After surviving close calls right and left, the Elmira Notre Dame softball team may have wondered if divine intervention was on its side.
You wouldn’t have any trouble convincing Taylor Drake on that point.
When she hit a fly ball to center field in the first extra inning of the state championship game, Drake wasn’t sure it had enough oomph to leave the ballpark.
"I said a Hail Mary in my head, just praying that nobody would catch it," she recalled.
The senior center fielder knew her prayer had been answered when she rounded second base and saw her family and other ND supporters cheering wildly. Her two-run homer was the only scoring for either side all day — and it provided her Crusaders with a perfect finish to a perfect season.
Notre Dame scored a dramatic 2-0 win over Haldane in the state Class C final played June 11 at the Adirondack Sports Complex in Queensbury. The Crusaders had advanced to the final with a 6-5 comeback victory earlier that day over Greenwich of Section 2. ND not only won the first softball title in school history, but did it in extremely rare fashion: with an unblemished 26-0 record.
In the title game against Haldane of Section 1, Notre Dame battled to a 0-0 tie after seven innings of regulation thanks to the arm of pitching star Olivia May. It also was May who, in the top of the eighth, smacked a leadoff double and eventually advanced to third base in setting the stage for Drake’s heroics.
"There were two outs and I knew I had to get Olivia in somehow," Drake recalled. She got May in, as well as herself, by popping an offering from Haldane pitcher Chelsea Lisikatos over the fence. Upon being greeted by teammates at home plate, "I got pummeled," Drake remarked.
The Blue Devils threatened in the bottom of the eighth, putting runners on first and second bases with one out, but a strikeout and force play ended the game and gave ND its storybook ending. May finished with a four-hitter and Alivia Clark provided strong defense by making two diving catches in right field.
In the state semifinal against Greenwich a few hours earlier, ND entered the seventh inning trailing 5-4 after having once led 3-0. But the Crusaders parlayed four walks and a fielder’s choice into two runs and May then set the Witches down one-two-three in the bottom of the inning.
Notre Dame had reached the state Final Four with a 6-0 victory over South Lewis of Section 3 on June 7 in Class C quarterfinal play. May threw a seven-hitter, and the ND offense was led by Rebecca Saggiomo and Sydney Youmans, who each drove in two runs.
Three days before that, the top-seeded Crusaders earned the Section 4 Class C crown by winning 2-0 over third-seeded Tioga thanks to a familiar story line: The winning runs came in the fifth inning when Drake smacked a two-run homer, scoring May ahead of her.

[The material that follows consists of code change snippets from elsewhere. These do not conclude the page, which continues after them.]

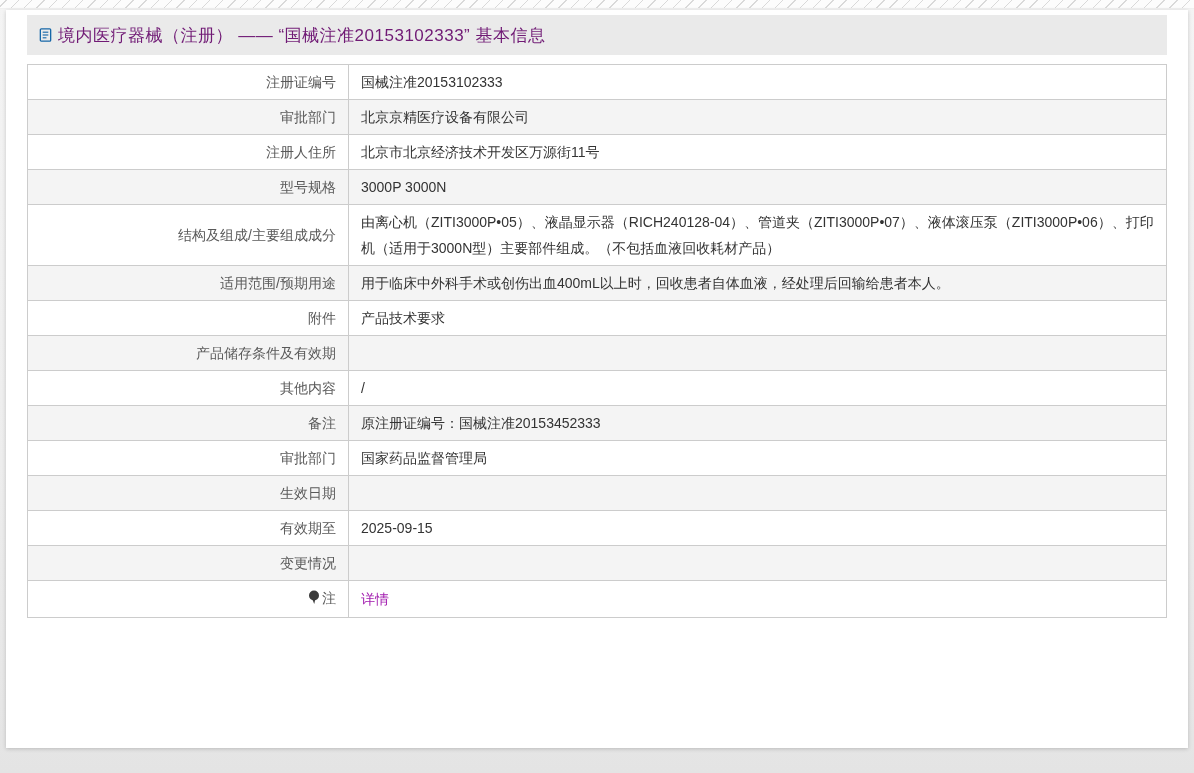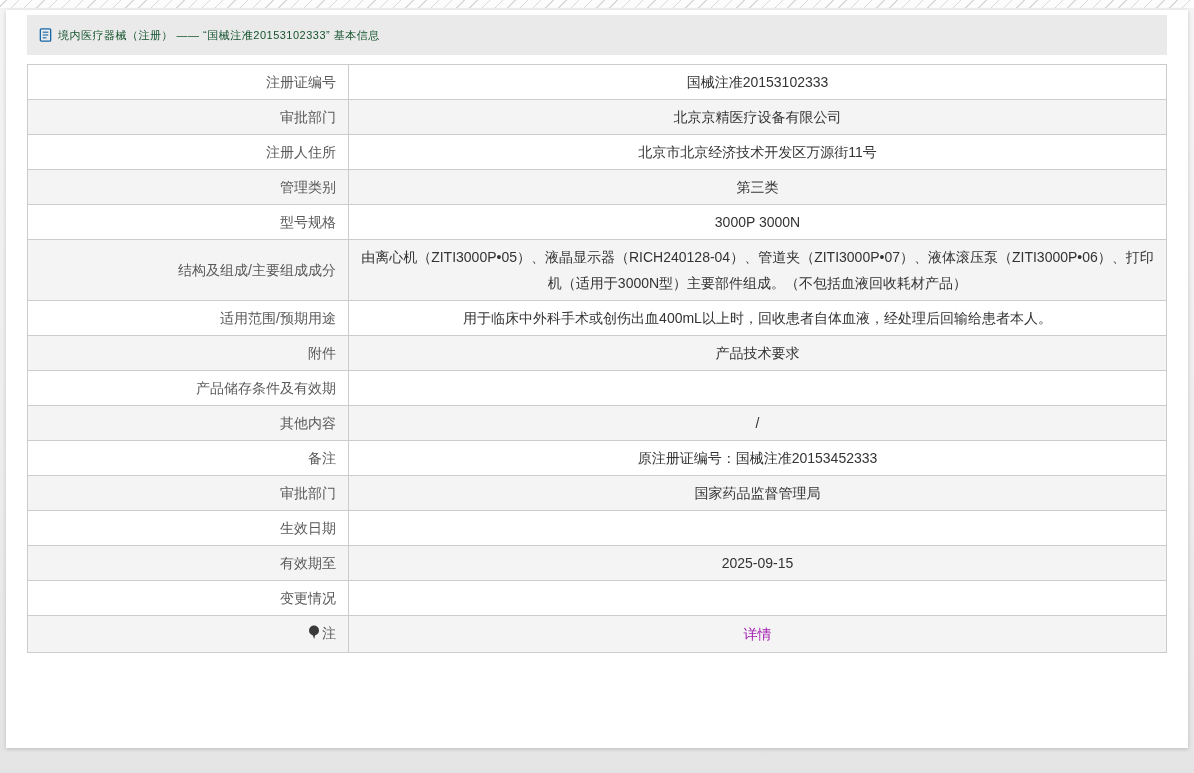--- a/index.html
+++ b/index.html
@@ -29,8 +29,8 @@
   }
   .titlebar .doc-ic { display: inline-flex; margin-right: 5px; }
   .title-text {
-    font-size: 11px;
-    color: #14532d;
+    font-size: 17px;
+    color: #701a75;
     letter-spacing: 0.5px;
   }
   table.info {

ND had advanced to the sectional final by winning 9-0 over Bainbridge-Guilford in quarterfinal play on June 1 and the same 9-0 score over Thomas A. Edison in a semifinal contest on June 3.
In addition to pitching two shutouts in the state tournament, May threw two-hit shutouts in all three of her sectional games. The rubber-armed sophomore shut out 16 opponents overall this season, pitching all but three innings of ND’s 26 games — including 15 innings of work in the final two state games on June 11.
Drake, in addition to her game-deciding home runs in the sectional and state finals, had a grand slam in Notre Dame’s 6-1 victory over Whitney Point in the Interscholastic Athletic Conference Large School championship game on May 18.
"Something must be changing inside me that I can pull out something clutch like this," she said.
Whatever she’s pulling out, it seems also to pervade the rest of the team based on the Crusaders’ many down-to-the wire victories. Steve Weber, the Crusaders’ head coach, said he told his players before the season that they were talented enough to set a state championship as their goal. But could anybody possibly have fathomed going undefeated as well?
"I honestly don’t think so; 26-0 is just unbelievable. Maybe at least one game you’d think we would have lost," Drake said.
A three-game stretch during the regular season reveals just how many close shaves occurred: Notre Dame was extended to 10 innings by Newark Valley before winning 3-2 on May 6; then came a 4-3 victory over Tioga on May 9 and a 4-2 decision over Edison on May 11. Weber said those narrow finishes may well have set the tone for ND’s heroics in the nail-biting state semifinal and final contests.
"We played in a pretty tough league this year, so we were able to have a lot of those close games. In three or four of them, we had to come from behind in the sixth or seventh inning to win," said Weber, who is enjoying his second career state championship: He also coached ND girls’ soccer to the state crown in the fall of 2003.
Drake attributed all of those wins to her squad’s relentless quest to be crowned as state champs.
"This team has the most heart out of any team I’ve ever played on. We just never give up," she commented.